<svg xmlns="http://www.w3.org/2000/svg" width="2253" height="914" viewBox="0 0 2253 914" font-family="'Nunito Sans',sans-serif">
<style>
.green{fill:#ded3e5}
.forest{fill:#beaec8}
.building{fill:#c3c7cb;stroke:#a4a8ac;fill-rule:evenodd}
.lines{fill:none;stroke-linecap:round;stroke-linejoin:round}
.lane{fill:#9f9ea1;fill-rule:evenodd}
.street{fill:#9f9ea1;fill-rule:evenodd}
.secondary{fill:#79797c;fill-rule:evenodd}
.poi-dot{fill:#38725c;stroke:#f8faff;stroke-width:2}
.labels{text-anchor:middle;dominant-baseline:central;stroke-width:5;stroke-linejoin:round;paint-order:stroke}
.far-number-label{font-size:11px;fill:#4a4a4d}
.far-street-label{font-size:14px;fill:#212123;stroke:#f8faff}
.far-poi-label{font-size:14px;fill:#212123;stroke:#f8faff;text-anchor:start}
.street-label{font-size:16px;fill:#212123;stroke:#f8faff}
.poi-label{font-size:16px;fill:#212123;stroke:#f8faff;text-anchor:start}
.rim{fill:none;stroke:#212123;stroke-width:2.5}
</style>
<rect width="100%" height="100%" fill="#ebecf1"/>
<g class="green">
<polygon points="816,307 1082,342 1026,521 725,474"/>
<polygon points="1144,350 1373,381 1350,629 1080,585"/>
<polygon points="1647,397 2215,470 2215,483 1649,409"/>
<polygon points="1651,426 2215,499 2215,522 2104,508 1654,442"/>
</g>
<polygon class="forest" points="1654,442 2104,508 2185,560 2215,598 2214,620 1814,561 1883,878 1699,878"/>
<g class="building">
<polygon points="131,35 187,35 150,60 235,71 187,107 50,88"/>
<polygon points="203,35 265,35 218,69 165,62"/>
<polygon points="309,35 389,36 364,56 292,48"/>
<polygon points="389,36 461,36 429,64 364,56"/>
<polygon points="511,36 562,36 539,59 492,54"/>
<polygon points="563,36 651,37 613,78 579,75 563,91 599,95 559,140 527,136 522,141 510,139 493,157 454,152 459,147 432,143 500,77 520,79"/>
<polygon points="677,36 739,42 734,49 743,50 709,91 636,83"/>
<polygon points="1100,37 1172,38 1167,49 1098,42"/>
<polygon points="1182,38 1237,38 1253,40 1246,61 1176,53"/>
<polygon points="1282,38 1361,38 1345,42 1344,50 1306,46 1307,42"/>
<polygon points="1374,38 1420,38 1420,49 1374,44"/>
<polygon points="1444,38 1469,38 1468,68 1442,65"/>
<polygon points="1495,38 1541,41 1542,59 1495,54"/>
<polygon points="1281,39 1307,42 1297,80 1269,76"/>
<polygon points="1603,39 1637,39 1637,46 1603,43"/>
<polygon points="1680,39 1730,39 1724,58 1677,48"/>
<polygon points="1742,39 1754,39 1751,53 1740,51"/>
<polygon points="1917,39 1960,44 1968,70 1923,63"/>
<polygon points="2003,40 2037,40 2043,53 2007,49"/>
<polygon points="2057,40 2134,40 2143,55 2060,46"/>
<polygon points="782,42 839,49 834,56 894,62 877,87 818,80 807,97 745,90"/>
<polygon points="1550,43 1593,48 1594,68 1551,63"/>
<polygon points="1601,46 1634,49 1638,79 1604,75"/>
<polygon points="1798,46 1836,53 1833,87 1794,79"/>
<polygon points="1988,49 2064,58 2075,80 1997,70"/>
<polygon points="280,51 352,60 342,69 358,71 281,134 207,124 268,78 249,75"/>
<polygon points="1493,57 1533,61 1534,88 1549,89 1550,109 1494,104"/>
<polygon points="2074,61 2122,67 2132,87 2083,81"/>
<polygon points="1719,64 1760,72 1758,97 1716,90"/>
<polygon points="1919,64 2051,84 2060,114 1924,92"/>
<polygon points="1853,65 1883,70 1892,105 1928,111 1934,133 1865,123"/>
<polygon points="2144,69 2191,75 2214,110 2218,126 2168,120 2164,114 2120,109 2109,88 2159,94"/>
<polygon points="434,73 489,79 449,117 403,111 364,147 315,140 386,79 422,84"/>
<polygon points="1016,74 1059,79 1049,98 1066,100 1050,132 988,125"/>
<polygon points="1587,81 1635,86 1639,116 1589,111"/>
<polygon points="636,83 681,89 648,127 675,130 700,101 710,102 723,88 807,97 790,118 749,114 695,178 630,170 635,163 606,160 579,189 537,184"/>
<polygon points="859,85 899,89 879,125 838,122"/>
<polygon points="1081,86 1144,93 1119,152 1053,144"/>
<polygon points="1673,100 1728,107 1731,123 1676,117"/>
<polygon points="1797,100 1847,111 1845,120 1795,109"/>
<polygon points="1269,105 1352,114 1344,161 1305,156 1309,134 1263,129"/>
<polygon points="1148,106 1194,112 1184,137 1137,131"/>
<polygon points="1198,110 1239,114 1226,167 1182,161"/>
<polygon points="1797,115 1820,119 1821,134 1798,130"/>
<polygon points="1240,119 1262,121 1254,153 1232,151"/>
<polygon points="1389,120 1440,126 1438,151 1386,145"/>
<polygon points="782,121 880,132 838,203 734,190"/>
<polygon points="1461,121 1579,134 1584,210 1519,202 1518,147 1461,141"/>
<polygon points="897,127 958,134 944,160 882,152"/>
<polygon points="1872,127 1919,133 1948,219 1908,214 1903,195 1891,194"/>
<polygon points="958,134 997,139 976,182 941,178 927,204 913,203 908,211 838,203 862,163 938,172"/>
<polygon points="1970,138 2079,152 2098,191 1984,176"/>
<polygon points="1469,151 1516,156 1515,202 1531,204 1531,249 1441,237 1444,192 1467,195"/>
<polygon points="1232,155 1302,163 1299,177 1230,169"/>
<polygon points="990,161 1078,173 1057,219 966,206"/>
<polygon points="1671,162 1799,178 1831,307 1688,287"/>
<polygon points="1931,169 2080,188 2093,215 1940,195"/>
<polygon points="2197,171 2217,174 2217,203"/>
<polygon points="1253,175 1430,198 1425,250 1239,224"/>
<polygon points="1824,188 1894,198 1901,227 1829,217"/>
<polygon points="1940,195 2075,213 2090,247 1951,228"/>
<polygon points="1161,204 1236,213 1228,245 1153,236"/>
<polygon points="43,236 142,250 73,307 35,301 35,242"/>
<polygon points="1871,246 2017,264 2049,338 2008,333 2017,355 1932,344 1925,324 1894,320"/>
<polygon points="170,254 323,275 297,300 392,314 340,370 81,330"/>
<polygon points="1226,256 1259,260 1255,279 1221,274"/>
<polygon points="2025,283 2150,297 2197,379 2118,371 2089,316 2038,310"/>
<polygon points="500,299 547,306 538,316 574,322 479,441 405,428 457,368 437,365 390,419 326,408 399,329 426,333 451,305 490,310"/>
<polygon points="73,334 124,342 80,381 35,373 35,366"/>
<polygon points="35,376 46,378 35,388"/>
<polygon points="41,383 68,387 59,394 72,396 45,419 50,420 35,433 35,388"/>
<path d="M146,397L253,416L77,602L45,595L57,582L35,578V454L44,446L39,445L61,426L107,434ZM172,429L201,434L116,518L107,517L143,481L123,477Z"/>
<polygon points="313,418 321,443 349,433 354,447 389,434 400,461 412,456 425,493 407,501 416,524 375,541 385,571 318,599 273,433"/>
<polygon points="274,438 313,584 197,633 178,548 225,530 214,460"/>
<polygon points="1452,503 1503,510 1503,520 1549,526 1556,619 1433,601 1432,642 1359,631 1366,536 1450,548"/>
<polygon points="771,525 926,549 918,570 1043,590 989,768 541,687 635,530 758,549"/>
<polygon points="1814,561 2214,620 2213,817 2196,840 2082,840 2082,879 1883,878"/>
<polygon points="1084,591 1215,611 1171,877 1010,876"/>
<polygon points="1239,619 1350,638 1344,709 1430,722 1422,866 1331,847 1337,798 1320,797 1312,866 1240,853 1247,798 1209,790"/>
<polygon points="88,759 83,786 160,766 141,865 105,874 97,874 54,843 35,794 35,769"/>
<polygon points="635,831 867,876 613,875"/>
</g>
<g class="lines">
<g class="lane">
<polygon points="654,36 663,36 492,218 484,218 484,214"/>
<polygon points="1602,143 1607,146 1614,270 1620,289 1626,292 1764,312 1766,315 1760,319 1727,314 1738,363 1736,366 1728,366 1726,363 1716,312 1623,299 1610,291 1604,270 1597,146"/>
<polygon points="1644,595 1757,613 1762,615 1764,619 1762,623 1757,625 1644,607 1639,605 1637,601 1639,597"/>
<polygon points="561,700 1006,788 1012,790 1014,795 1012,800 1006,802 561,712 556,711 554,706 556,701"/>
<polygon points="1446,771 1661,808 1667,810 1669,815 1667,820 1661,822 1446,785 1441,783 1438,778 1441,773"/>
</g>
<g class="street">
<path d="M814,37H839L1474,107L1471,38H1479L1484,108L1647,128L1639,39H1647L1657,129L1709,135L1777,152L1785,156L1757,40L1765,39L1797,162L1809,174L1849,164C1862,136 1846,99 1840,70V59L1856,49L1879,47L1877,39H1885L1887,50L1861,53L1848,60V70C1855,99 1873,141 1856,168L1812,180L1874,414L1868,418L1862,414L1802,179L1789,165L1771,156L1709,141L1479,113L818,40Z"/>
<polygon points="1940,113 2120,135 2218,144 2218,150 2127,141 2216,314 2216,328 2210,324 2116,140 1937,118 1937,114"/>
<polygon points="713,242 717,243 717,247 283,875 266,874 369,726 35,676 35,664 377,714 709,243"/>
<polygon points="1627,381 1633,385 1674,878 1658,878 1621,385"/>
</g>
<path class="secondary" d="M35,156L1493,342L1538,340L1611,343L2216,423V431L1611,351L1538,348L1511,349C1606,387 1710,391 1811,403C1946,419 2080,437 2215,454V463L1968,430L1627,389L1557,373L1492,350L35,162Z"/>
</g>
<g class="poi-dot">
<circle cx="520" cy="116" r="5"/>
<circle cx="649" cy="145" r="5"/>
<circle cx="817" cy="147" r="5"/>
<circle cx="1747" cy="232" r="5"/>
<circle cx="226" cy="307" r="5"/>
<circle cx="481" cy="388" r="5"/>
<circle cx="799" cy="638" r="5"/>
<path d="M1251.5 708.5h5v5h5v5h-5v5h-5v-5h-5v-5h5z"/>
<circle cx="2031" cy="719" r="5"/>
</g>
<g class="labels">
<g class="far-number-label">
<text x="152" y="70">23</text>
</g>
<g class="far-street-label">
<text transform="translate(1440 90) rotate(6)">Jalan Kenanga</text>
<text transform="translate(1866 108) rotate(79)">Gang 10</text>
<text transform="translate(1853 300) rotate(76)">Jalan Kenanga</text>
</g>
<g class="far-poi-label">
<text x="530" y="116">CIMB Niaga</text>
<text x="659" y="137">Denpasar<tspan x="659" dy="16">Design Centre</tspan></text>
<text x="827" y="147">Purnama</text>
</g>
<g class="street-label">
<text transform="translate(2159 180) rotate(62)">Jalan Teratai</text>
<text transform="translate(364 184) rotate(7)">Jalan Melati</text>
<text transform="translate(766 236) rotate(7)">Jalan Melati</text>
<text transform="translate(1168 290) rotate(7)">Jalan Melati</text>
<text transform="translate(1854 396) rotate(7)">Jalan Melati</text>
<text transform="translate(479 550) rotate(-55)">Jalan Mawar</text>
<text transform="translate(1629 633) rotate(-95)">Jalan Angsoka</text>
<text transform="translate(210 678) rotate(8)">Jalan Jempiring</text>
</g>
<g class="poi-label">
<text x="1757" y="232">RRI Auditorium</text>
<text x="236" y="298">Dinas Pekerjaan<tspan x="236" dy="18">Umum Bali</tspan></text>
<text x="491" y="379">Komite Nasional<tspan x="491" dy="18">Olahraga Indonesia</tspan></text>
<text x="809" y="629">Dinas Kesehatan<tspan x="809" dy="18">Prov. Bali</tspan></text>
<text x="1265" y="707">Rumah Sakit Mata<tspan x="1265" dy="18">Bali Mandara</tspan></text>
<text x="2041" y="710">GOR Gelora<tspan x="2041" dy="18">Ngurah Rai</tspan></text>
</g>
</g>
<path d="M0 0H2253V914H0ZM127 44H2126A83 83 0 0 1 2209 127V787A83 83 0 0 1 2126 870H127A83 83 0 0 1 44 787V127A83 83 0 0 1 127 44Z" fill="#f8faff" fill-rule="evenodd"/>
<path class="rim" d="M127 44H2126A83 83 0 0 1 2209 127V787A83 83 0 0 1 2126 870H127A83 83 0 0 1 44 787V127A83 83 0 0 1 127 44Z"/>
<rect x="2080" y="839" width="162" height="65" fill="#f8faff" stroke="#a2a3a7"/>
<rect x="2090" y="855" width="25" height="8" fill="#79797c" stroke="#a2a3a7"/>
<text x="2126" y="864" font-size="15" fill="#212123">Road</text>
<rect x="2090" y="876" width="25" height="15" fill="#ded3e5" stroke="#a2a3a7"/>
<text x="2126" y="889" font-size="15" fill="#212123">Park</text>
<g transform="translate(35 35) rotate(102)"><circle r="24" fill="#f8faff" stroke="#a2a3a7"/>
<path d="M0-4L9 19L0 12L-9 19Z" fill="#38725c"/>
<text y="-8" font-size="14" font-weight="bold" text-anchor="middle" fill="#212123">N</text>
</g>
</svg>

◆ EXERCISE REQUIREMENTS ◆
Look through the material above. Copy each line where the word "lines" appears.

◆ EXERCISE RESULT ◆
.lines{fill:none;stroke-linecap:round;stroke-linejoin:round}
<g class="lines">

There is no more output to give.